Writing on the Lamaze International’s research blog Science & Sensibility, Penny Simkin, co-founder of DONA, an international doula organization, and PATTCh, the Prevention and Treatment of Traumatic Childbirth, a member of the editorial board of the journal “Birth,” a childbirth educator, doula, birth counselor, and author of books and published research on maternity, found this study to be flawed, sensational, without enough detail, and bordering on fear-mongering by both researchers and the media.
“It has happened again,” Simkin wrote. “Yet another study of a hot topic in maternity care — this time, ‘natural childbirth,”” which the authors define as ‘childbirth without an analgesia or without an epidural’ — has been picked up by online and print media, and passed on to their audiences, with twists sensationalizing the material and adding fuel to the belief that natural childbirth is traumatic….most of which do not accurately present the study findings.”

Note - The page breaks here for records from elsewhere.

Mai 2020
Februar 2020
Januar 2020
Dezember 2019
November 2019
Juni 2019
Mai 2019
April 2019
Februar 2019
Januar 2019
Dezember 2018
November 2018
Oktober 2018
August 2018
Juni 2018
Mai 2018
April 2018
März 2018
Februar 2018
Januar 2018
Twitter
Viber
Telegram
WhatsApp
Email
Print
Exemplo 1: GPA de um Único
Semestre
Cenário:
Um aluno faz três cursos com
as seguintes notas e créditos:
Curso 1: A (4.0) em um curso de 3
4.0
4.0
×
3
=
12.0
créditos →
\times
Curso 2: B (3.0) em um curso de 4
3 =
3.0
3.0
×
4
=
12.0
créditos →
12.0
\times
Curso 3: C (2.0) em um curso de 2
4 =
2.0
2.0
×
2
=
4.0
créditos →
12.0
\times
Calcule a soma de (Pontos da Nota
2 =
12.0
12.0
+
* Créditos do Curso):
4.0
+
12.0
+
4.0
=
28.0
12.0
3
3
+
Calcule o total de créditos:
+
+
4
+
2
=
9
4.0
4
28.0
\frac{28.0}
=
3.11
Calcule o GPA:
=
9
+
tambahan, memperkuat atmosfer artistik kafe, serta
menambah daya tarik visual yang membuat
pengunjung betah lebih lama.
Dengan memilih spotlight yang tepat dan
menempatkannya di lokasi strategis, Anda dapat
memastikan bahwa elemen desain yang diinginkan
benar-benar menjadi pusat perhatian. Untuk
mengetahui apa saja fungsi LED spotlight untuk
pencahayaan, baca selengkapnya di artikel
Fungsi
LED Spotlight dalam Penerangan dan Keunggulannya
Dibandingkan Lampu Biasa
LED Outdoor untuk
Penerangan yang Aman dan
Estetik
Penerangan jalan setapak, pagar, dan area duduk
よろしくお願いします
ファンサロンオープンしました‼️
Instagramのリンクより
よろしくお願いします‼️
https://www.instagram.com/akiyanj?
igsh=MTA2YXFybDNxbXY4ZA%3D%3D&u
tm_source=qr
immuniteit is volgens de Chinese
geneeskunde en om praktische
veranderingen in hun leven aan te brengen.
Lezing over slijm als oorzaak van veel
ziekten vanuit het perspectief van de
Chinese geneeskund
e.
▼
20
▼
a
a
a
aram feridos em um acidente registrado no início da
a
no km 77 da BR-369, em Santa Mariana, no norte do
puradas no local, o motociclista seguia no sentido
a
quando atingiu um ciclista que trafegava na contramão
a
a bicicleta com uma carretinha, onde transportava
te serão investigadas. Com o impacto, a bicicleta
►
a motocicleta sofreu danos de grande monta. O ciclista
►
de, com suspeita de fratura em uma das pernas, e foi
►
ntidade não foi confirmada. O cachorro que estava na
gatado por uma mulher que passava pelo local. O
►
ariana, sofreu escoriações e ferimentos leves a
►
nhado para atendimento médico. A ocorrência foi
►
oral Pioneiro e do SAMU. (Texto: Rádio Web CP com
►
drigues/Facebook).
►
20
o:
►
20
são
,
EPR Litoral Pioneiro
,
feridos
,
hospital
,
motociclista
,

Simkin criticized the small sample size, the fact that the women self-selected, and the use by researchers of “vague” terminology and inconsistent numbers as reasons to doubt the applicability of the results to women outside of the study sample.
“For example,” added Simkin, “80 percent of the women with PTSD also had discomfort with being undressed, previous mental health problems in previous pregnancy or postpartum, and complications, emotional crises, and high fear of childbirth in their current pregnancy. All these factors have been reported in many studies to be instrumental in the development of PTSD.”
Strous and his team concluded that women should be more closely profiled for PTSD tendencies during pregnancy, identified as at-risk for the disorder, and monitored for its onset after their delivery.
Simkin agreed with this assessment, writing that the recommendation to screen women for the syndrome is “on target, as has been confirmed over and over again in the literature on traumatic birth.”